さらには、14年にウクライナ問題によってG8から追い出されたロシアがBRICS強化に励み、そのG7はウクライナ、イスラエルを熱烈擁護している。この二つの戦争では、諸国に憎しみ合い・分断の連鎖がどんどん増幅されていく真っ最中だ。
こうして、世界諸国の経済分断、友好分断、ブロック化が異様に進んでいるが、「世界の経済分断は、戦争前夜、戦争の前提」ではなかったのか? この命題は、二つの世界大戦などから人類が痛切に学んだ遺訓だったはずだ。世界一致の場・国連は、あからさまに無視され始めている。ちなみに、イスラエルが国連職員を何百人も殺しているというのは、世界周知の事実である。国連のような組織が強化されねば、地上から戦争はなくならず、核兵器使用の恐怖も増すばかりというのも、人類が20世紀に学んだ教訓だった。
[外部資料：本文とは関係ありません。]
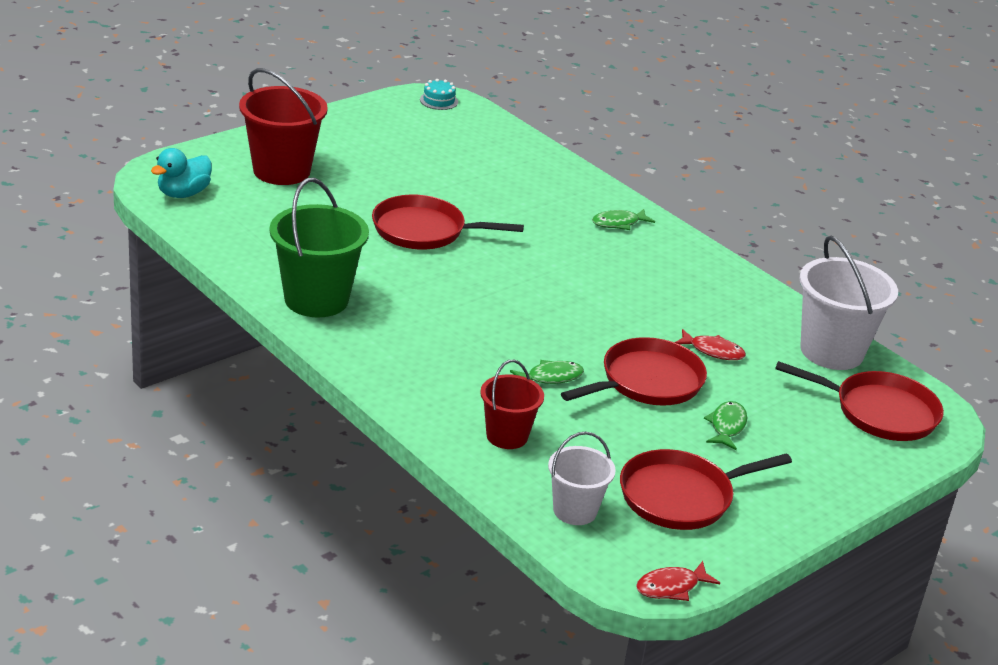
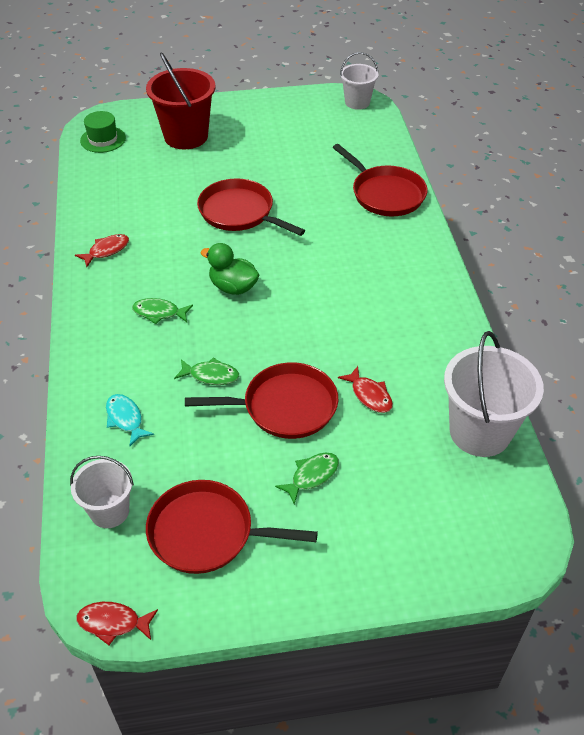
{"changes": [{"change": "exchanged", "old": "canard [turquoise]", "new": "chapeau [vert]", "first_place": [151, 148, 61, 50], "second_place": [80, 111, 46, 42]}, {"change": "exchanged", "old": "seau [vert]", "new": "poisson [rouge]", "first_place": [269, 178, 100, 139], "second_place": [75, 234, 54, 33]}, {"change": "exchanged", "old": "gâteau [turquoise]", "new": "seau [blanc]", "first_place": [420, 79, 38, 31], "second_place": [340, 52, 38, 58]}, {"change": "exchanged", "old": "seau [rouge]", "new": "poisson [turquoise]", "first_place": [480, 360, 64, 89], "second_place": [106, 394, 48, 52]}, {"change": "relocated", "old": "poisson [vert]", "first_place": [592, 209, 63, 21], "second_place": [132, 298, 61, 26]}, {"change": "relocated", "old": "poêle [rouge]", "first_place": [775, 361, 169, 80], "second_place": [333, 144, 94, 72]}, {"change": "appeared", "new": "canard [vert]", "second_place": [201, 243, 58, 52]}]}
と、こんな歴史知識はとうにご存じのはずのマスコミも、世界の感情的分断をどんどん増幅させているやの昨今である。世界史的知識など端から期待できぬ最近の貧素な政治家らはいざ知らず、昨今のマスコミは「世界分断・憎しみ合いの連鎖」を無自覚に報道、増幅するばかりしていてよいのであるか?
ここでもう一つ、気になる世界分断をあげたい。宗教分断もどんどん強化されているのではないか? トランプの支持者最大勢力の一つがキリスト教・福音派だということは、今や世界の知る人ぞ知っている。福音派もユダヤ教徒も信じている旧約聖書とイスラム教徒との分断が「影で進められている」のではないか。それも意外に深く深く。トランプの最大助言者・娘婿クシュナーは、イスラエルの熱烈支持者だとも聞いているし。宗教者こそ、世界分断に抵抗すべき存在だと思うのだが。人間を神の似姿と見るならば。なおさらのことではないか。
今人類は、20世紀二つの世界総力戦と、国連創出とから生み出された歴史的教訓を改めて思い出すべき時である。
「アメリカは、国連が大嫌い。拠出金を出さなかったり、この国連機構には入らぬ、あるいは、ここからは脱退すると叫び続けたり・・・」
アメリカと日本右翼とが、この点で似ているのが、日本の深刻な問題だ。
見ないフリするのは、当然の事では?
「国連は先の大戦の戦勝国組織」
「戦勝国裁判で日本が裁かれた」
「大東亜戦争は文字通り正義だったのに」
と、語り続けてきたのが日本の右翼である。
そのことの証明になる文章である。